→ 本文抜粋
---+---

柏崎刈羽原発7号機 安全対策工事72か所未完了 東京電力発表

再稼働に向けて東京電力が安全対策工事を行っていた柏崎刈羽原子力発電所7号機で、終わったと発表していた工事の一部が完了していなかった問題を受けて、東京電力は会見を開き、点検の結果、72か所の工事が終わっていなかったと明らかにしました。

東京電力は、柏崎刈羽原発7号機の再稼働に向けた安全対策工事がことし1月に完了したと発表していましたが、その後、工事が終わっていなかった場所が複数見つかっていました。

これ受けて東京電力は総点検を行っていて、進捗(しんちょく)状況を発表しました。

それによりますと、配管の貫通部について浸水と火災の延焼を防ぐ対策工事が必要な5300か所を点検した結果、72か所で火災の対策工事が終わっていなかったということです。

理由について東京電力は、工事を担当するメーカーとの連携や東京電力内部の連携に不備があったことなどと説明しています。

東京電力は引き続き点検する場所があるとして、確認作業を継続するとしています。

---+---

→ 問題 A
柏崎刈羽原発の記事に出てくる数字を、付いている単位ごと、重複なしですべて挙げてください。
→ 問題 B
柏崎刈羽原発の記事について、次の問いに答えてください。
(i) 東京電力は安全対策工事が完了したといつ発表していましたか。
(ii) 配管の貫通部について点検したのは何か所ですか。
(iii) 工事が終わっていなかった理由を、東京電力はどう説明していますか。
→ 問題 C
柏崎刈羽原発の記事を、最後の文の後から書き継いでください。
この後の行は、柏崎刈羽原発の記事とは関係のない別の資料です。

(保存済みデータ項目)
---+---

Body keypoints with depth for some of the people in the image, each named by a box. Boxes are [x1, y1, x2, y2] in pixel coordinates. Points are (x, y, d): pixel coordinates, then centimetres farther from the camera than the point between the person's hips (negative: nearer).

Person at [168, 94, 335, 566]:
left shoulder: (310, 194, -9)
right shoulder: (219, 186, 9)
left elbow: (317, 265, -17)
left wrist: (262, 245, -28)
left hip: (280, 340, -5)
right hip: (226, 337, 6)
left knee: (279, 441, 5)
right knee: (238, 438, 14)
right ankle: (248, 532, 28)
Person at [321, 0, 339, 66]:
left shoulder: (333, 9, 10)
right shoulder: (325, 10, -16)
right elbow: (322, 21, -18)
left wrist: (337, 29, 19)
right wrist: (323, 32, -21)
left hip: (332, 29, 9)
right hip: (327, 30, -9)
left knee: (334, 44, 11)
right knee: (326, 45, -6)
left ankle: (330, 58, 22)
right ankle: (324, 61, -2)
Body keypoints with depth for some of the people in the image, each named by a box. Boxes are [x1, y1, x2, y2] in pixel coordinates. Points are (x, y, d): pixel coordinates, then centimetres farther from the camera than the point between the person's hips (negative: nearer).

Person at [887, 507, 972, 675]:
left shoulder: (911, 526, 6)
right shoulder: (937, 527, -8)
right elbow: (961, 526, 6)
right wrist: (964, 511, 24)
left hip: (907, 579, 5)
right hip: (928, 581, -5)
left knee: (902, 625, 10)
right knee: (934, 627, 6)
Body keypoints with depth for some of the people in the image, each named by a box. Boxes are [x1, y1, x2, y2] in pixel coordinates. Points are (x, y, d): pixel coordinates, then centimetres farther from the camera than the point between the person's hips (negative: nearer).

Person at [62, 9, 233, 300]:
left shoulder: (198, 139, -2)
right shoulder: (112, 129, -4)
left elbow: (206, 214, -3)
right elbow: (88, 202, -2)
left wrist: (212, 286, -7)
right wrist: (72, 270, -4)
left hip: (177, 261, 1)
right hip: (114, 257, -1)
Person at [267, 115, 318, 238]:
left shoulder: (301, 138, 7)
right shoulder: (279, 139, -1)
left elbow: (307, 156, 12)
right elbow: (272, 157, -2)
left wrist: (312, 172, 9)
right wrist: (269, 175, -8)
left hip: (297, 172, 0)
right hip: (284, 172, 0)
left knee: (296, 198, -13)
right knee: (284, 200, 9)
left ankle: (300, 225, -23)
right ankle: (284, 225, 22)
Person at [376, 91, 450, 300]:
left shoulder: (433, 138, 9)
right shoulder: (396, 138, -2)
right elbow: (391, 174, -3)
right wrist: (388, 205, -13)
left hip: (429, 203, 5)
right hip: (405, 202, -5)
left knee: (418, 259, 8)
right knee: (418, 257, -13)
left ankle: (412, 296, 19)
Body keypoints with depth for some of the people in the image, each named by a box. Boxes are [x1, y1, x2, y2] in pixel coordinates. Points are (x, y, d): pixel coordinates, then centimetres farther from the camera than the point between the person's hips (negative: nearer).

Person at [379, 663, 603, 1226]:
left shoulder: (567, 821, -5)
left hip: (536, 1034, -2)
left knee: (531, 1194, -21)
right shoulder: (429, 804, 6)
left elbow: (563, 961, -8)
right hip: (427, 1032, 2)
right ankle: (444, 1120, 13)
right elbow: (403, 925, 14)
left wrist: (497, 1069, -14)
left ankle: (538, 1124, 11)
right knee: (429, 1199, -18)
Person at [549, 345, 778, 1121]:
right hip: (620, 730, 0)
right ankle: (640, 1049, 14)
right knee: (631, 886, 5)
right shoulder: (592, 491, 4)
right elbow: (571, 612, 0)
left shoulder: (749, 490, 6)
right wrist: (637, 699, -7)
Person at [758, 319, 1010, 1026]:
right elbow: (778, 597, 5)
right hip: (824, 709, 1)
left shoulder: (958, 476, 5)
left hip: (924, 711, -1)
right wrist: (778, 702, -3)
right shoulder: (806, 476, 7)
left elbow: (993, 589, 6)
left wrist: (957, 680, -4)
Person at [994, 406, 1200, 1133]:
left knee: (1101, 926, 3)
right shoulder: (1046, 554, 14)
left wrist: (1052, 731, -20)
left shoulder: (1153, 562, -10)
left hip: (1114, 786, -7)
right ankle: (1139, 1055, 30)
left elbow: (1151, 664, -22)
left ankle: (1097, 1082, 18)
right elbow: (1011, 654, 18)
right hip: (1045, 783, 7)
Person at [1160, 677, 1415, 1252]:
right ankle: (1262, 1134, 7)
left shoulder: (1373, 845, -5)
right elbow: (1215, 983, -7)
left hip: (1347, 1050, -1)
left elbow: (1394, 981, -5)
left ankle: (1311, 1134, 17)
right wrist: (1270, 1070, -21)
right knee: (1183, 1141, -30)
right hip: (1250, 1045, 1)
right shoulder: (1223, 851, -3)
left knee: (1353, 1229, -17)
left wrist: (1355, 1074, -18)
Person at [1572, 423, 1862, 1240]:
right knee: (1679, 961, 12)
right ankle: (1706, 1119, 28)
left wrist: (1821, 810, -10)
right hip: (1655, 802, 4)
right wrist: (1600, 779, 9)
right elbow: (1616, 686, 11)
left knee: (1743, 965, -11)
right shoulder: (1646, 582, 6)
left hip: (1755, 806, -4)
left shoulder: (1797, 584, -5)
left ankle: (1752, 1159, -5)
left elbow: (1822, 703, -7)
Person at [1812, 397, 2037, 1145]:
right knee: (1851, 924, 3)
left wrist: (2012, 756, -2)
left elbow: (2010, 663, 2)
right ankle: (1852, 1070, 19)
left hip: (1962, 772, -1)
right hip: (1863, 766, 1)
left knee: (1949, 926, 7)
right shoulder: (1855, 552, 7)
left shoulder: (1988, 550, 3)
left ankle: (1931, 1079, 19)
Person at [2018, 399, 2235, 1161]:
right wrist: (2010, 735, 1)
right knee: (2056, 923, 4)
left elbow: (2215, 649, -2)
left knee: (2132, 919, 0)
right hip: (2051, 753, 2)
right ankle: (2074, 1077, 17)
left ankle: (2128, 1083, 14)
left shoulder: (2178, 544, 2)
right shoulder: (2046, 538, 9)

---+---

→ 解答 A
7号機、72か所、1月、5300か所

→ 解答 B
(i) ことし1月
(ii) 5300か所
(iii) 工事を担当するメーカーとの連携や、東京電力内部の連携に不備があったことなど

→ 解答 C
東京電力新潟本社の橘田昌哉代表はこれについて「改めて地域の皆様に多大なご心配をおかけしたことをおわびいたします。今後は発電所を生まれ変わらせるつもりで、ひとつひとつ対策を行ってまいります」と陳謝しました。

加藤官房長官「深刻に受け止めている 抜本的対策を」

加藤官房長官は、午後の記者会見で「核物質防護を含めた安全確保は原子力事業者の基本であり、一連の事態は大変遺憾で、深刻に受け止めている。東京電力は信頼の回復に向けて、規制委員会の検査に真摯(しんし)に対応するとともに、核物質防護を含めた安全確保に対する組織的な管理について抜本的な対策を講じていくべきものと考えている」と述べました。